Actualités | Réchauffement climatique : l’augmentation de températures actuelle déclencherait des points de non-retour
Actualités

Réchauffement climatique : l’augmentation de températures actuelle déclencherait des points de non-retour

Laura J. Publié par Laura J. - le 9 sept. 2022

La nouvelle est tombée : à en croire une étude publiée dans la revue Science jeudi 08 septembre, atteindre l’objectif de limitation du réchauffement climatique le plus ambitieux ne serait même pas suffisant pour endiguer les conséquences néfastes engendrées par les changements de températures. Ne pas dépasser + 1.5°C semble déjà être pratiquement inatteignable, et malheureusement, les scientifiques à l’origine du papier à peine révélé au grand public annoncent désormais que plusieurs points de basculement climatiques seraient au goût du jour et engendreraient des réactions en chaîne catastrophiques. Voyons un peu ce que disent ces chercheurs.

Qu’est-ce qu’un point de basculement ?

Peut-être est-il plus simple de commencer cet article explicatif par une définition claire. La plus pertinente semble être celle fixée par le GIEC (c’est-à-dire le Groupe d'experts climat de l'ONU). Un point de basculement, c’est donc selon cette entité « un seuil critique au-delà duquel un système se réorganise, souvent brutalement et/ou de manière irréversible ».

Lorsqu’un point de basculement est déclenché, il entraine avec lui toute une série de bouleversements et crée un effet boule de neige de manière inéluctable.
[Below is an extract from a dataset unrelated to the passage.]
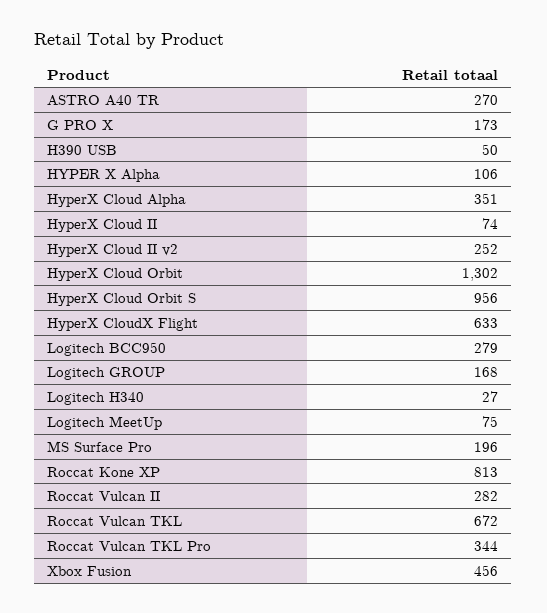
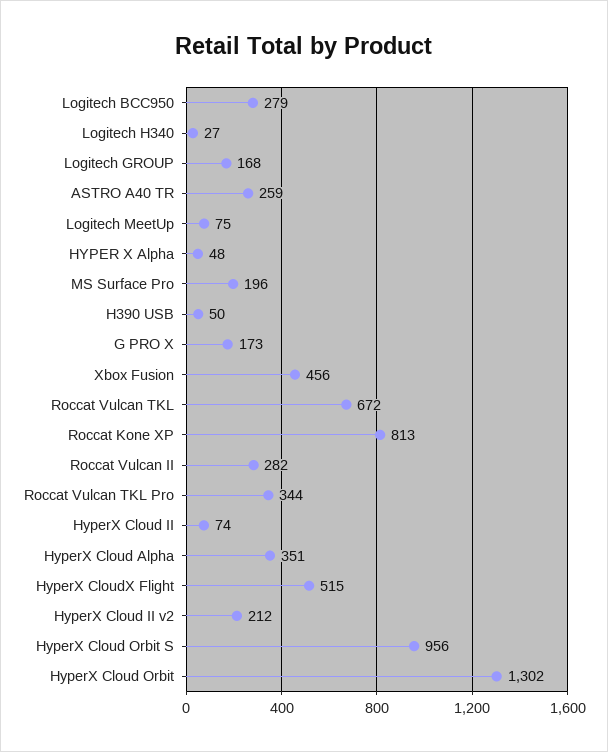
ASTRO A40 TR: 270 -> 259
HYPER X Alpha: 106 -> 48
HyperX Cloud II v2: 252 -> 212
HyperX CloudX Flight: 633 -> 515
Il est alors à l’origine de conséquences en cascade qui sont très difficiles à anticiper.

Quel est l’objectif de cet article scientifique ?

Le but de l’étude publiée dans Science est de mieux estimer les seuils de déclenchement de ces points de rupture, notamment en condensant environ 200 recherches menées par les scientifiques les plus spécialisés de la planète en la matière.

Jusqu’à présent, les experts estimaient que les premiers points de rupture seraient déclenchés à partir du moment où une augmentation de 3 à 5 °C serait atteinte. Cette publication-ci vient bouleverser la donne puisqu’elle annonce que les estimations n’étaient pas exactes et que ces changements seraient déclenchés à partir de 1.5 °C d’augmentation, et peut-être même dès à présent.

La hausse des températures enregistrée à l’heure actuelle et qui ne cesse de s’accentuer est en effet apparemment déjà susceptible d'amorcer 5 de ces points de rupture, notamment autour du sujet de la fonte des calottes glaciaires en Antarctique et au Groenland.

Quels points de basculements sont susceptibles d’être rapidement atteints ?

Autre nouveauté, les chercheurs ont identifié un total de 16 points de basculement majeurs :

  • 9 au niveau planétaire ;
  • 7 au niveau régional.

Sur ces 16 éléments identifiés, nous avons vu plus haut que 5 sont déjà susceptibles d’être très rapidement d’actualité – rappelons que nous avons enregistré jusqu’à présent une augmentation de 1.2°C par rapport aux températures de l’ère préindustrielle. Les points en question concernent notamment :

  • Les calottes glaciaires, dont la fonte serait responsable à l’échelle de plusieurs centaines d’années d’une augmentation de 10 mètres du niveau de l’océan ;
  • Un potentiel dégel brutal du permafrost dans l’hémisphère nord, qui en plus de modifier les paysages libèrerait d’immenses quantités de gaz à effet de serre dans l’atmosphère ;
  • L'arrêt de ce que l’on appelle le phénomène de transfert de chaleur se produisant dans la mer du Labrador. Ce dernier amène de l'air chaud sur le continent européen. Un bouleversement de ce mouvement de convection entrainerait donc des hivers plus froids ;
  • La disparition des barrières de corail déjà bien amorcée et qui impacterait plus de 500 millions d’humains sur la planète.

Lorsqu’un réchauffement de + 1,5°C sera atteint (d’ici quelques années donc), 4 autres points basculeront alors de la catégorie « possible » à la catégorie « probable ». En plus de cela, l’étude explique que 5 autres éléments sur ces 16 deviendront à leur tour « possibles ».

Un appel au changement et à la positivité est toutefois lancé

La conclusion de l’étude se veut cependant positive. Ces points de basculement aggraveraient très peu le réchauffement selon les experts. Ces derniers pensent en effet que l'humanité est encore en mesure de limiter les dégâts.

Tim Lenton, l’un des scientifiques impliqués dans la recherche conclut "Peut-on changer, transformer nos modes de vie? Penser de manière systémique, avec cette idée de point de rupture, nous donne une lueur d'espoir".